■ WORK REQUEST
An exact copy of the data is needed, one that excludes all pictures.
+++ PROVIDED DATA
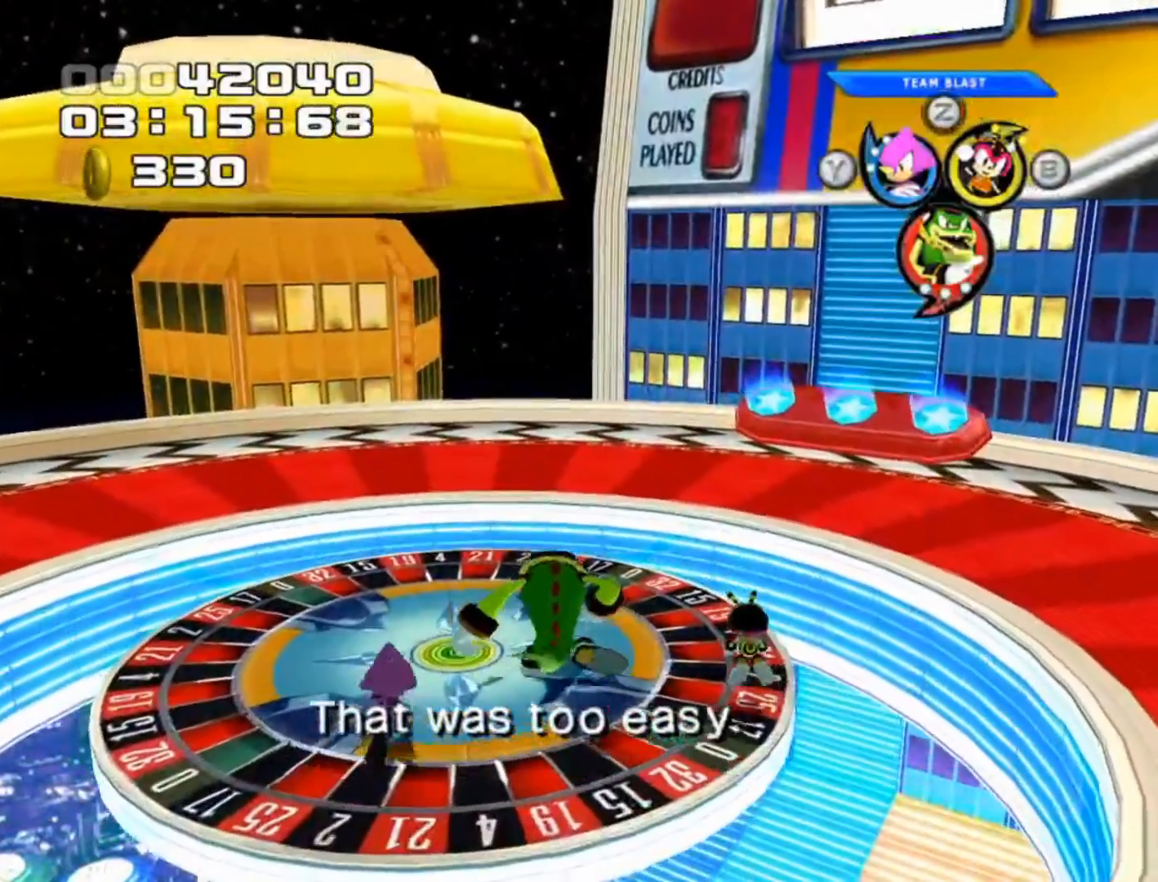
{"buttons": [], "left_stick": "up-left", "events": [[283, "left_stick", "up-left"]]}
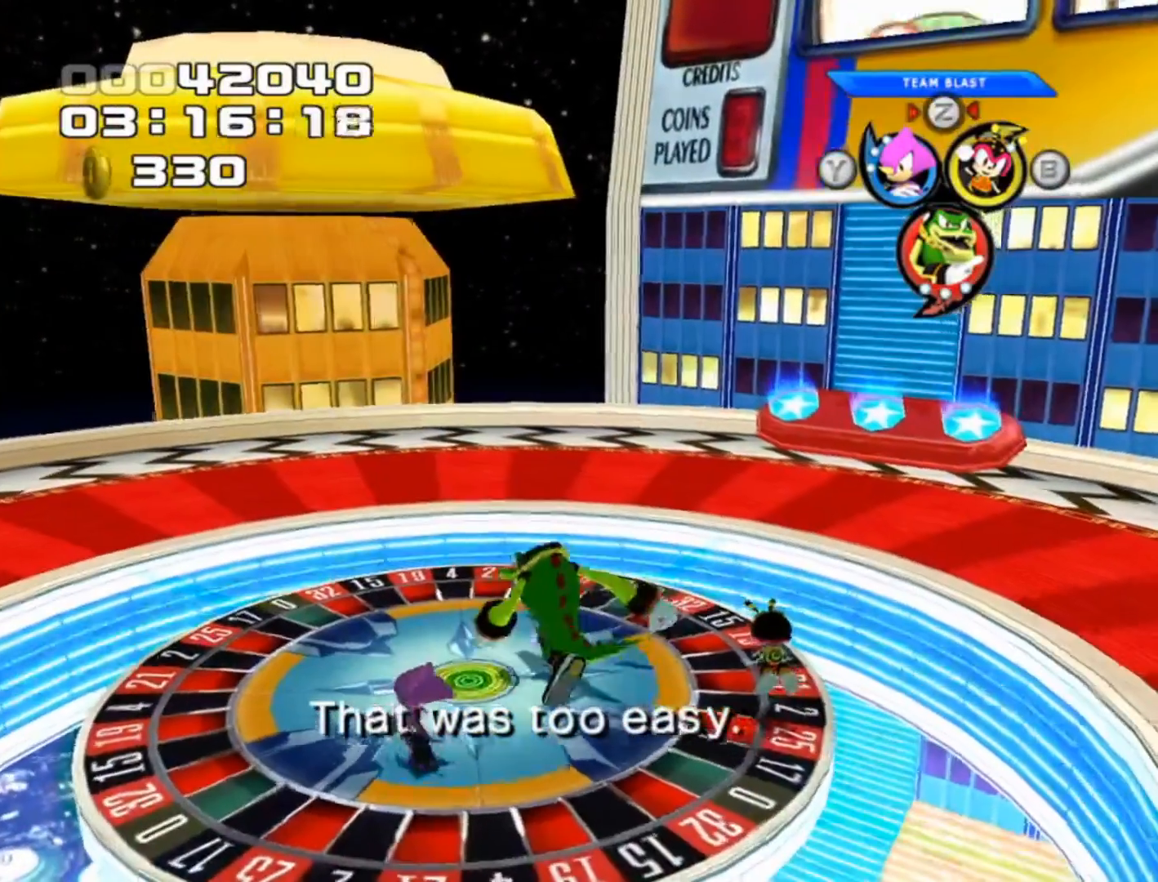
{"buttons": [], "left_stick": "center", "events": [[17, "left_stick", "center"], [200, "X", "down"], [350, "X", "up"]]}
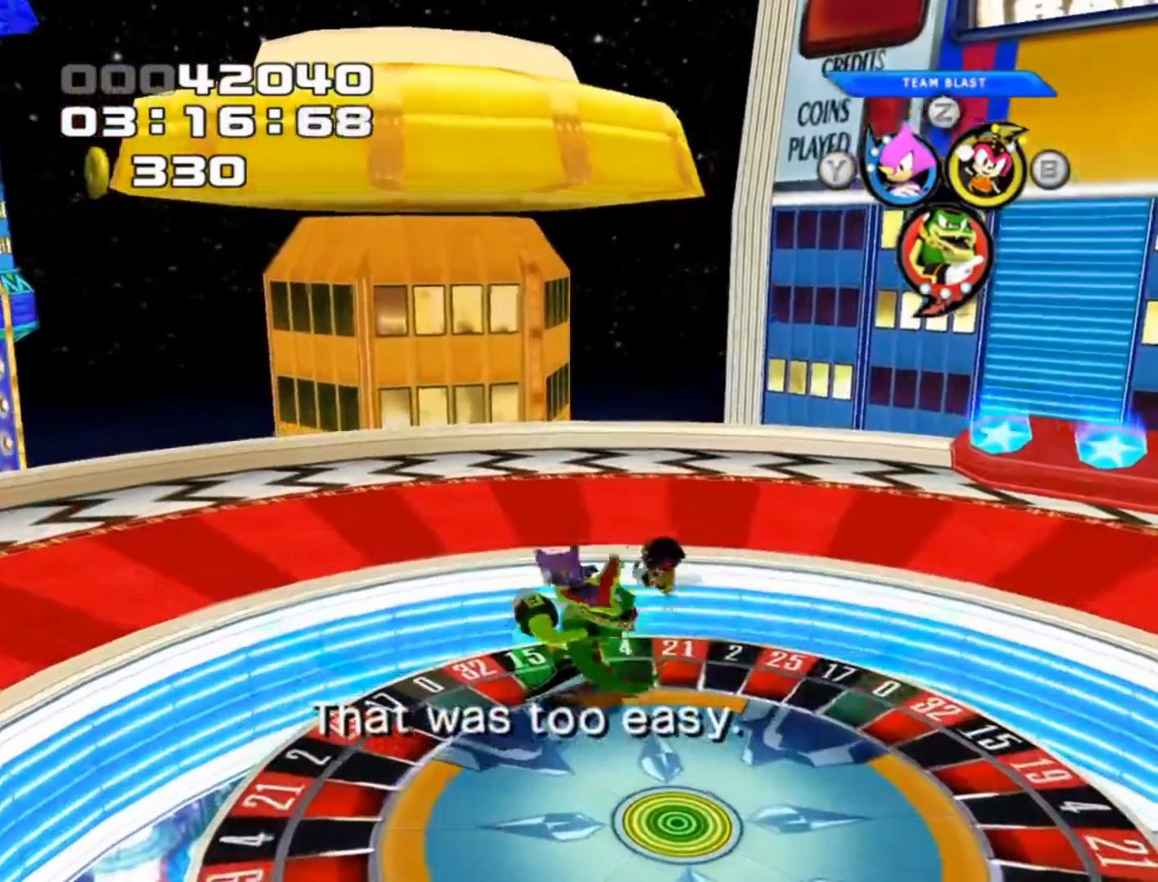
{"buttons": [], "left_stick": "up-left", "events": [[250, "left_stick", "up-left"]]}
++++++
■ PROBLEM SOLUTION
{"buttons": [], "left_stick": "up-left", "events": [[283, "left_stick", "up-left"]]}
{"buttons": [], "left_stick": "center", "events": [[17, "left_stick", "center"], [200, "X", "down"], [350, "X", "up"]]}
{"buttons": [], "left_stick": "up-left", "events": [[250, "left_stick", "up-left"]]}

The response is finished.